The first step in this process, presented by Showk, is importing the cables. Luckily, the WikiLeaks cables follow a simple structure that makes this relatively easy. Showk based his work on the cablegate Python code by Mark Matienzo that scrapes data from the cables in HTML form and converts this to Python objects. For the HTML scraping, the code is using Beautiful Soup, a well-known Python HTML/XML parser that automatically converts the web pages to Unicode and can cope with errors in the HTML tree. Moreover, with a SoupStrainer object, you can tell the Beautiful Soup parser to target a specific part of the document and forget about all the boilerplate parts such as the header, footer, sidebars, and supporting information.
After the parsing, The Python natural language toolkit NLTK is used on the text body to bring more structure to the word scramble with the goal of extracting some topics. The first step is tokenization: NLTK allows easily breaking up a text into sentences and each sentence into its separate words. Then for each word the stem is determined, which means that all words are grouped by their root. For example, to analyze the topics of the WikiLeaks cables, it doesn't matter if the word in a text is "language" or "languages", so they are both grouped by their root "languag". An SHA-256 hash value of each stem is then used as a database index.
MongoDB, a document-oriented database, is used as document storage for all this data. MongoDB allows transparently inserting and reading records as Python dictionaries, as well as automatic serializing and deserializing of the objects. Then Showk queried the MongoDB database to extract the heaviest occurrences and co-occurrences of words, and converted that to a graph using the Neo4j graph database.

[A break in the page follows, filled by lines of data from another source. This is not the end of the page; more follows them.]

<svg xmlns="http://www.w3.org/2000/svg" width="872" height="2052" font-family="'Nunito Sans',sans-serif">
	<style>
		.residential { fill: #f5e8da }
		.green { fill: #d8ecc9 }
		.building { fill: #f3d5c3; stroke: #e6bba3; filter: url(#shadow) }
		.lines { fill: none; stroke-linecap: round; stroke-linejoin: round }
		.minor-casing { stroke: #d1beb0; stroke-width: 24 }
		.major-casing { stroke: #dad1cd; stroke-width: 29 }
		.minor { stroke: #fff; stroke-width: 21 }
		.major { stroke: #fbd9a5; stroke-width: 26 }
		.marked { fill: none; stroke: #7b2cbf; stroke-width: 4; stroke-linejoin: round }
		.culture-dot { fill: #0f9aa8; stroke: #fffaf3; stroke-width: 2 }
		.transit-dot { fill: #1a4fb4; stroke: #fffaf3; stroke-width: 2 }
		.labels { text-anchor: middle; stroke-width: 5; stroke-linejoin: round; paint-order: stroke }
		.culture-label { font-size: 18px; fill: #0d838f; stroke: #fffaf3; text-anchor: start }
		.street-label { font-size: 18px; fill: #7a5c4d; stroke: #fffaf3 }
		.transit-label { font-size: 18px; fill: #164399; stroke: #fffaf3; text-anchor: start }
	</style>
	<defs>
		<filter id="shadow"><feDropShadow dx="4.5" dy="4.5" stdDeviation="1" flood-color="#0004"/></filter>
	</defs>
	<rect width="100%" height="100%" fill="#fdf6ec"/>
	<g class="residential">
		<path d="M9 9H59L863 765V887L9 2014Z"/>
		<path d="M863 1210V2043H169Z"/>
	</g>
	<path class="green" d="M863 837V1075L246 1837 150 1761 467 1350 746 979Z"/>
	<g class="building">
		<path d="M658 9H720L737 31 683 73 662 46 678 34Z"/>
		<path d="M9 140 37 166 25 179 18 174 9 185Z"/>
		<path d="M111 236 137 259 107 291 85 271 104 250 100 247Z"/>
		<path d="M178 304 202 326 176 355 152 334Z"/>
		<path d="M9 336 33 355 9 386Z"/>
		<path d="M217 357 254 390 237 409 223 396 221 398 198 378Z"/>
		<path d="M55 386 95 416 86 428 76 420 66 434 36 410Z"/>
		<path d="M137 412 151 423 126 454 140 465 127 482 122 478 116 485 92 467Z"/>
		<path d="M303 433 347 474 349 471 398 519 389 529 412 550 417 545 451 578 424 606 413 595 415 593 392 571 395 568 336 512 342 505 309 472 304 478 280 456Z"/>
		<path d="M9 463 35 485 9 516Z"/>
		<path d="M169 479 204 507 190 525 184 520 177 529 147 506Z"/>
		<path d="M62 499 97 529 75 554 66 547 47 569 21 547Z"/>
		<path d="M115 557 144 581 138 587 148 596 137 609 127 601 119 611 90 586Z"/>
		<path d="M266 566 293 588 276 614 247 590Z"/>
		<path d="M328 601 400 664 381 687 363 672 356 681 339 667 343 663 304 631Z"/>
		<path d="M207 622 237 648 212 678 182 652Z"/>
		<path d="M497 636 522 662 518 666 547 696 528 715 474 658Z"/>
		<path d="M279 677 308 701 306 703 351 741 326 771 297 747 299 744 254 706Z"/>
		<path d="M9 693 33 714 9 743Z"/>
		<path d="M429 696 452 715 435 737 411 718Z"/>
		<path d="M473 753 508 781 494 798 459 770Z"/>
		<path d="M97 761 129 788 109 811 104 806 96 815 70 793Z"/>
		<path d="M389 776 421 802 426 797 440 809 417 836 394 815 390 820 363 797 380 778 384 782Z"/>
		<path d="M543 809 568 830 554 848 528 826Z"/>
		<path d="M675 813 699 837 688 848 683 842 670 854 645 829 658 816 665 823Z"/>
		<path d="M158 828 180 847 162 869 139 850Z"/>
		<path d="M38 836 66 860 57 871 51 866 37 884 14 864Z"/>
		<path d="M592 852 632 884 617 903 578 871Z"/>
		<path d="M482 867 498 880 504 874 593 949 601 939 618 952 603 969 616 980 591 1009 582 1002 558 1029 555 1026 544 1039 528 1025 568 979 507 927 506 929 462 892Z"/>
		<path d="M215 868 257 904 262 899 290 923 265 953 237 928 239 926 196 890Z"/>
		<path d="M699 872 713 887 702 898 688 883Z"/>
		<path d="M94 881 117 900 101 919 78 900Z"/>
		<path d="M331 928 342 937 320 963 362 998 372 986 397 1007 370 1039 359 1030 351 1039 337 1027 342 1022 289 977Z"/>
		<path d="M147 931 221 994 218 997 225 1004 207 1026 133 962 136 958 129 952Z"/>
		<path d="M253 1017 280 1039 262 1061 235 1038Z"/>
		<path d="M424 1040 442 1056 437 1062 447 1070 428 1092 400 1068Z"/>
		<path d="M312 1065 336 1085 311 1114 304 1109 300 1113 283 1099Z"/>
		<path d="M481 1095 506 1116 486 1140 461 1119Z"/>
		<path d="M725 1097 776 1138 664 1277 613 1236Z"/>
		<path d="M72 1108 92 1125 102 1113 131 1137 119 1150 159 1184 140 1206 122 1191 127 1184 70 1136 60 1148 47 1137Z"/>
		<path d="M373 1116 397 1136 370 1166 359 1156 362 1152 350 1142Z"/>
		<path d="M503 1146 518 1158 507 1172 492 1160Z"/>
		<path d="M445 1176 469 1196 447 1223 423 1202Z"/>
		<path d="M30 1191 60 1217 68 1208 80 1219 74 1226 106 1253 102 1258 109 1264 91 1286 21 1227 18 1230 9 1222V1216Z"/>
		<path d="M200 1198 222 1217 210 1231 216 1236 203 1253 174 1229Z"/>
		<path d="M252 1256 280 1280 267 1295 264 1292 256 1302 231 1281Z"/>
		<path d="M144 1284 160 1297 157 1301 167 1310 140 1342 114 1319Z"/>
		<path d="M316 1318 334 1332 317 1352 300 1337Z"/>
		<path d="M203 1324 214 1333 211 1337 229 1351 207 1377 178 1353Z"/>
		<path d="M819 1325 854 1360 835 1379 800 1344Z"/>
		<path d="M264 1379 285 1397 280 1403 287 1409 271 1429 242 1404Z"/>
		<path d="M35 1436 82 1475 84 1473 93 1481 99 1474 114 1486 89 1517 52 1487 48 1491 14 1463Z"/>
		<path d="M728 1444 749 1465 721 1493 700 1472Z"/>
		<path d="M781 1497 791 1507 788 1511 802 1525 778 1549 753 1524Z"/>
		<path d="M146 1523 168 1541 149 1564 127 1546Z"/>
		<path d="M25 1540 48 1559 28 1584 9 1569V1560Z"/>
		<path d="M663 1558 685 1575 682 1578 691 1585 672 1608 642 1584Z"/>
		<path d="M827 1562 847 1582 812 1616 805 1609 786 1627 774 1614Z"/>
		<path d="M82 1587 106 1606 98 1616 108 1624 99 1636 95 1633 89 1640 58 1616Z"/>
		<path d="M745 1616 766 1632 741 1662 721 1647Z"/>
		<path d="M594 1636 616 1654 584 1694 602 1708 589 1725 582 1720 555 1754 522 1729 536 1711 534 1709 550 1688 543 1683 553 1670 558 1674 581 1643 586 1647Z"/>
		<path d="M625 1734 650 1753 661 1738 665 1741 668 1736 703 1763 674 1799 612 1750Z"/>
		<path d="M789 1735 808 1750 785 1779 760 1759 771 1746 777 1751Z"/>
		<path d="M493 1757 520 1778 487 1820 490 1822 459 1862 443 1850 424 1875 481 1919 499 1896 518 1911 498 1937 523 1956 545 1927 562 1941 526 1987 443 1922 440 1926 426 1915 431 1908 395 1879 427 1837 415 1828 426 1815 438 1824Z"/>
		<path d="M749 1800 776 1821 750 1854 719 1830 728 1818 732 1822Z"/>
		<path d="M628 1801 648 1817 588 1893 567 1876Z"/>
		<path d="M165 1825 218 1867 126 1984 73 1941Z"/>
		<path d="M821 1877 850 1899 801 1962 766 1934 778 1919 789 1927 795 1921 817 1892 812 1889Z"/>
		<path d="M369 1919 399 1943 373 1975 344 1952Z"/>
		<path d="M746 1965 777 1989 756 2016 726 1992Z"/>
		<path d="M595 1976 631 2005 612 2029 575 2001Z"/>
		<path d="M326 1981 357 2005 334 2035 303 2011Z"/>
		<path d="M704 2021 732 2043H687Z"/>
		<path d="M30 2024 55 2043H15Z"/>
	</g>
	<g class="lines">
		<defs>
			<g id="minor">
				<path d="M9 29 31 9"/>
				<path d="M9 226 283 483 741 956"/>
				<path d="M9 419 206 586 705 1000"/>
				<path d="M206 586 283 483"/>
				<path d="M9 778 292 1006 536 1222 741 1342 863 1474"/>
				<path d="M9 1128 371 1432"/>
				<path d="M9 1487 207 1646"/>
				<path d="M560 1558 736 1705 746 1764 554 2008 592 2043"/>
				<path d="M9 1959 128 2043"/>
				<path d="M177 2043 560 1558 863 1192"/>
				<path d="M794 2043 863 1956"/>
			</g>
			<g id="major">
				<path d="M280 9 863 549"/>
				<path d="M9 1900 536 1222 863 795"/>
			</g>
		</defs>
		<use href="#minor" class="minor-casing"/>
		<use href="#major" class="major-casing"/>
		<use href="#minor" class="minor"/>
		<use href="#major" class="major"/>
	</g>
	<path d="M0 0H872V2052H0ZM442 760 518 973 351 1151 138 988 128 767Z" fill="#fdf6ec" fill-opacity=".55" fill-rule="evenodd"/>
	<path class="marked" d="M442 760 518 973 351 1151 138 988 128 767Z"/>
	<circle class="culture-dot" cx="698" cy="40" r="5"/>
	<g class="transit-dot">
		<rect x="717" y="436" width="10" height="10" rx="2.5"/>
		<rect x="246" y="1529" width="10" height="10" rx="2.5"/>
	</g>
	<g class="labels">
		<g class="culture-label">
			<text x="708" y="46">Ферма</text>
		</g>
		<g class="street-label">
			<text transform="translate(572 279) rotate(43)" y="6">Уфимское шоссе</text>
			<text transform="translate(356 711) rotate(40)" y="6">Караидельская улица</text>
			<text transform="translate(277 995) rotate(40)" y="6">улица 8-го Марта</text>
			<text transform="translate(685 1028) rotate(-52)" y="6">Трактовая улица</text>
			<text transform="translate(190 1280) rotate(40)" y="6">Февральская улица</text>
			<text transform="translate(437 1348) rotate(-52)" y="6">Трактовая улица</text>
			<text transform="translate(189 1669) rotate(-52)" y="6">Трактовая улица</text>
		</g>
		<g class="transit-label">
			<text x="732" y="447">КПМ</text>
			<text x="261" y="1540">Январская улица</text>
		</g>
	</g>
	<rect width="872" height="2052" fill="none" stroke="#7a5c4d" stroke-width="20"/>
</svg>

For the final step, visualizing and analyzing the data, Bilcke used Gephi, an open source desktop application for the visualization of complex networks. Gephi, to which Bilcke is an active contributor, is a research-oriented graph visualization tool that has been used in the past to visualize some interesting graphs, like open source communities andsocial networks on LinkedIn. It's based on Java and OpenGL, but it also has a headless library, the Gephi Toolkit.